Grâce à une aide japonaise de 65 000 dollars, le pavillon des maladies infectieuses de l’hôpital Sihanouk est passé de 29 à 60 lits. Le projet est conduit par MSF France.

Kent Wiedemann, ancien ambassadeur des Etats-Unis en Birmanie, est nommé ambassadeur des Etats-Unis au Cambodge, en remplacement de Quennett Quinn. En octobre dernier, Sam Rainsy et Ranariddh s’étaient élevés contre le projet de cette nomination, le nouvel ambassadeur étant moins sensible à la question des droits de l’homme que le précédent.

70 % des mendiants étrangers en Thaïlande sont des Cambodgiens. Un enfant mendiant peut rapporter 15 dollars par jour. On compterait 500 enfants cambodgiens mendiants, et 82 000 travailleurs clandestins cambodgiens.

La communauté cambodgienne d’Australie est parmi les 8 groupes comportant le plus haut taux d’arrestations.

Trafic d’antiquités

Durant la première quinzaine du mois de juin, les temples de Bantéay Kdei, Ta Prohm, Bantéay Thom, et Kraol Ko ont été visités par des voleurs. Dans la nuit du 9 juin, cinq têtes d’Apsara ont été découpées au ciseau, à l’intérieur de la porte du temple de Bantéay Kdei. L’Unesco se défend d’avoir à jouer un rôle de gendarme du patrimoine khmer, l’initiative de la protection devant émaner du Cambodge. Cependant, les responsabilités internationales ne sont pas à masquer : « sans acheteurs, il n’y aurait ni marché, ni vendeurs, ni pilleursLes Etats-Unis sont parmi les plus gros acheteurs d’objets d’art volés.

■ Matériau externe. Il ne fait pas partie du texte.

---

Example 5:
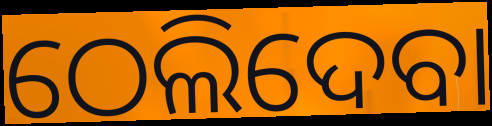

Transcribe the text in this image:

ଠେଲିଦେବାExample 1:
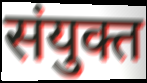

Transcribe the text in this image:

संयुक्त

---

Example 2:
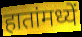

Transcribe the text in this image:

हातांमध्यें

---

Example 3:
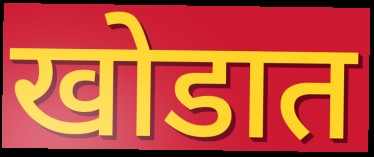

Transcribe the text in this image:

खोडात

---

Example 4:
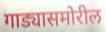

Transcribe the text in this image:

गाड्यासमोरील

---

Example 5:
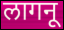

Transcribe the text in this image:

लागनू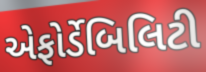
એફોર્ડેબિલિટી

Dans la nuit du 30 mai, un violent orage a causé la chute d’arbres dans le temple de Ta Prohm, endommageant sérieusement le temple.

Religion

Le 3 mai, lors de la célébration du sillon sacré, présidée par le prince Sirivuddh, les boeufs sacrés ont consommé 65 % du riz, 95 % du maïs, 85 % des haricots et 20 % du sésame et 30% de l’eau qui leur étaient proposés : les récoltes seront donc abondantes, et les pluies suffisantes.

Le 1er mai, une vache s’est échappée de l’abattoir de Tuol Kork et a tenté d’entrer au Palais royal, puis dans la pagode de Vat Phnom. Po Bunly, un riche commerçant, s’est précipité pour acheter la vache au prix de 400 dollars, voyant en elle la réincarnation de Préah Ko, divinité tutélaire du Cambodge. Au moins 300 personnes ont acclamé le bovidé sacré dans les rues de Phnom Penh. La vache a été conduite ensuite dans une pagode de la province de Kompong Speu, où elle a droit à la vénération de nombreux fidèles. Le même phénomène s’était produit l’an dernier à Sihanoukville.

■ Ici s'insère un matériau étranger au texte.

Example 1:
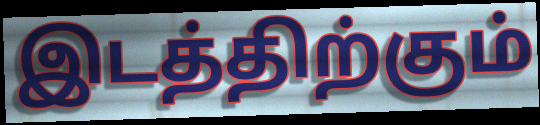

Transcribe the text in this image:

இடத்திற்கும்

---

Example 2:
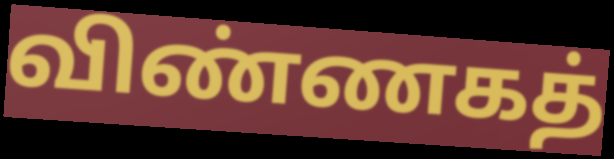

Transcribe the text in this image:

விண்ணகத்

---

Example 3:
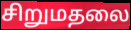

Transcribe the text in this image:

சிறுமதலை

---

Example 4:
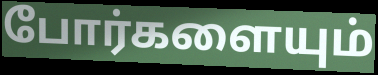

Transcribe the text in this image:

போர்களையும்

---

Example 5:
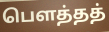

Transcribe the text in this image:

பௌத்தத்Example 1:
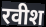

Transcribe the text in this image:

रवीश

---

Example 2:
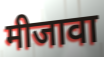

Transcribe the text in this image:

मीजावा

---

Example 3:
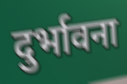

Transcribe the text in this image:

दुर्भावना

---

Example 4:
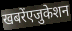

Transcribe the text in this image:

खबरेंएजुकेशन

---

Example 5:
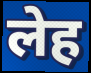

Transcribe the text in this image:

लेहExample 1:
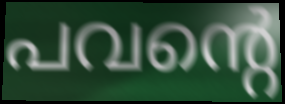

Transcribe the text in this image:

പവന്റെ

A la suite d’un article de journal affirmant que le roi Sihanouk avait eu un rêve selon lequel les esprits réclamaient la vie de 2 000 jeunes filles aux cheveux longs, de nombreuses demoiselles se sont fait couper les cheveux. Le Palais royal a dû démentir la réalité du rêve royal.

Selon le ministère des Cultes et des Religions, il y aurait 413 780 Chams de religion musulmane au Cambodge. 70 000 auraient été massacrés du temps des Khmers rouges. 1 Cham est vice-premier ministre (Toh Lah), 12 sont députés, 1 est secrétaire d’Etat (Ahmad Yahya). 70 % des Chams seraient d’obédience chiite, 20 % d’obédience fondamentaliste Wahabi, sous l’influence de l’Arabie Saoudite et du Koweit, 7 % seraient d’obédience traditionnelle Kam Iman-San, et 3% d’obédience indonésienne Kadiani. De nombreuses aides extérieures ont renforcé ces divisions internes.

1,8 millions de dollars ont été dépensés pour la construction du nouveau stupa de Oudong où sera remise la relique de Bouddha placée actuellement dans le stupa situé devant la gare. Le ministre des Finances a déboursé 1,3 millions, et le roi Sihanouk 469 812 dollars. 50 000 dollars ont été déboursés par le ministére des Finances pour la construction d’un pavillon au Vat Phnom de Phnom Penh.